Calibration and Alignment: Large-scale evaluations reveal that pretrained LMs systematically under-estimate human-cloze response probabilities, over-rank rare completions, and misalign both lexical and semantic clusters when compared to human-generated cloze responses (Jacobs et al., 15 Oct 2024). The semantic space of model predictions diverges sharply from that of human language, raising cautions for psycholinguistic modeling.
Error Analysis: Performance degrades on tasks requiring dialogue understanding, informal reasoning, or cross-utterance entity tracking—attributable to limitations in coreference resolution or the handling of idiomatic shifts (Li et al., 2019).
Data Distribution Sensitivity: Successful data augmentation hinges on exact matching of candidate distributions and judicious regularization; naively constructed pseudo-examples can degrade performance or introduce sampling bias (Wang et al., 2018).
Interpretable Learning: Ablation studies and modular aggregation schemes highlight the need for explainable context contributions. Inclusion of explicit n-gram statistics or global pooling improves generalization when important cues are dispersed or appear as lexical collocations.
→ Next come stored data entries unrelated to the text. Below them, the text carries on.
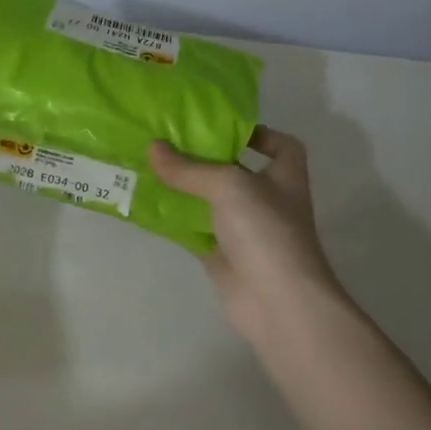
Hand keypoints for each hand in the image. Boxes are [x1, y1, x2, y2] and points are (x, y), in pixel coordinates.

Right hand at [149, 126, 346, 352]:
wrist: (277, 303)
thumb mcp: (229, 186)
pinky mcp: (221, 254)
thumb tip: (152, 148)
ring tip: (148, 165)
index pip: (280, 145)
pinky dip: (173, 219)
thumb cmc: (266, 232)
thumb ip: (190, 168)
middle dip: (205, 156)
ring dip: (183, 187)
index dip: (257, 133)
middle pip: (235, 170)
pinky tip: (146, 204)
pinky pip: (193, 229)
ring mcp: (243, 230)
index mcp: (284, 176)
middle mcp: (266, 200)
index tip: (221, 126)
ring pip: (209, 200)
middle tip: (167, 139)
7. Extensions and Future Directions

The cloze task for training continues to shape research directions across NLP and multimodal learning:

Generalization Beyond NLP: Equation- and entity-level cloze objectives (as in ClozeMath or prompt-based few-shot QA) may serve as templates for domains requiring multi-step, context-sensitive inference (Pham et al., 4 Jun 2025, Chen et al., 2023).
Heuristic-free Extraction: Sequence-tagging cloze answer extraction enables adaptive TAPT augmentation across arbitrary MRC tasks without manual heuristics, further closing the performance gap in low-resource or zero-shot conditions (Lovenia et al., 2022).
Multimodal and Multilingual Settings: Innovations such as multimodal cloze tasks (e.g., for Chinese handwriting, video) transfer the self-supervised context-prediction paradigm into vision and speech, supporting robust and fine-grained error analysis and correction (Zhang et al., 2022, Luo et al., 2020).

A plausible implication is that further integration of cloze-inspired objectives—combined with task-specific knowledge and careful data engineering—will remain foundational for advances in efficient, interpretable, and generalizable AI reasoning systems.